Domestic travel was greatly improved in 1879, when Sweden introduced a standard time that applied to the whole country. Sleeping carriages for 1st and 2nd class travelers were built for longer journeys in 1886. Around the same time, hotels and restaurants appeared around the new railway stations. In 1891, the first train line abroad was inaugurated between Helsingborg in southern Sweden and Helsingør in Denmark.
Sweden started building railways relatively late – 31 years after England, nine years after Denmark and two years after Norway. Nevertheless, Sweden soon caught up and efficiently constructed an extensive railway network. Already in 1874, it was one of Europe’s top countries based on railway length in kilometer per inhabitant.

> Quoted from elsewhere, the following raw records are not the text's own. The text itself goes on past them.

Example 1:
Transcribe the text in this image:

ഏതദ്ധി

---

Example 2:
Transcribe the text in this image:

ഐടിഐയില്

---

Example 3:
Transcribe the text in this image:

As a wealthy businessman, L.O. Smith could most certainly afford to travel 1st class. However, traveling by train in the 19th century was not exactly a smooth and quiet experience. A regular journey would rather be extremely shaky and noisy. Many doctors believed that the vibrations would have a harmful effect: “The extent, speed and suddenness of the rail wagons’ movements cause the body constant stress”. Experts warned that too much traveling on trains could have serious side effects. According to a contemporary propaganda pamphlet, the noise on trains “will destroy people’s hearing, because as the locomotive forges ahead with its deafening alarm, everyone will become deaf and never hear again”.

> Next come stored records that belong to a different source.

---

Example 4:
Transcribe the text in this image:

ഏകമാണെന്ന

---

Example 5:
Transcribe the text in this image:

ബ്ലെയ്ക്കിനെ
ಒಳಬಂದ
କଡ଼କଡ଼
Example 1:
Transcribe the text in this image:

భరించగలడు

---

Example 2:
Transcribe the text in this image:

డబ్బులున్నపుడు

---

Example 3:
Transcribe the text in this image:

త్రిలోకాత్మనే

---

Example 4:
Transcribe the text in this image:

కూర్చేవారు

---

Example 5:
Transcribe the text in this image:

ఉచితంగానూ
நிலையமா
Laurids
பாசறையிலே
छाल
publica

Smith would often travel to the European continent, even though it required considerably more planning. Until the middle of the 19th century, Scandinavians traveled south on sailing boats, and then further on by a private coach and carriage. It was a long journey – around three weeks from Stockholm to Rome. The travel time was shortened considerably with the introduction of steamboats. Now Smith and his contemporaries could reach the Mediterranean in one and a half week. Around this time, travel agents who sold pre-planned trips appeared. The first travel agency appeared in 1872. It was founded by the Englishman Thomas Cook, the man behind travel cheques, hotel vouchers, and modern mass tourism. Mr Cook’s travel agents arranged hotel reservations, guided tours and boat tickets. They could also act as a mediator if there were any problems in Italy or Greece.
In Sweden, the hotel pioneer Wilhelmina Skogh partnered with Cook’s travel agency. Visitors could buy vouchers in London and Stockholm and exchange them at Wilhelmina’s hotels for accommodation and hunting trips.
In the late 1870s, L.O. Smith and his family went to Egypt. Smith didn’t actually get there, however – when they reached Malaga, he had to return to Stockholm. The rest of the family made it to Cairo by steamboat. At this time, several steamboats offered trips to the African continent and Constantinople. By the end of the 1860s, there were also steamboat services between Sweden and North America, operated by international shipping companies such as Cunard Line and White Star Line. The steamboats were continuously improved with higher speed and more capacity. This led to cheaper ticket prices, which in turn facilitated a wave of emigration from Sweden to America. The long and often complicated journey was arranged by transport companies from port cities such as Stockholm, Gothenburg and Malmö.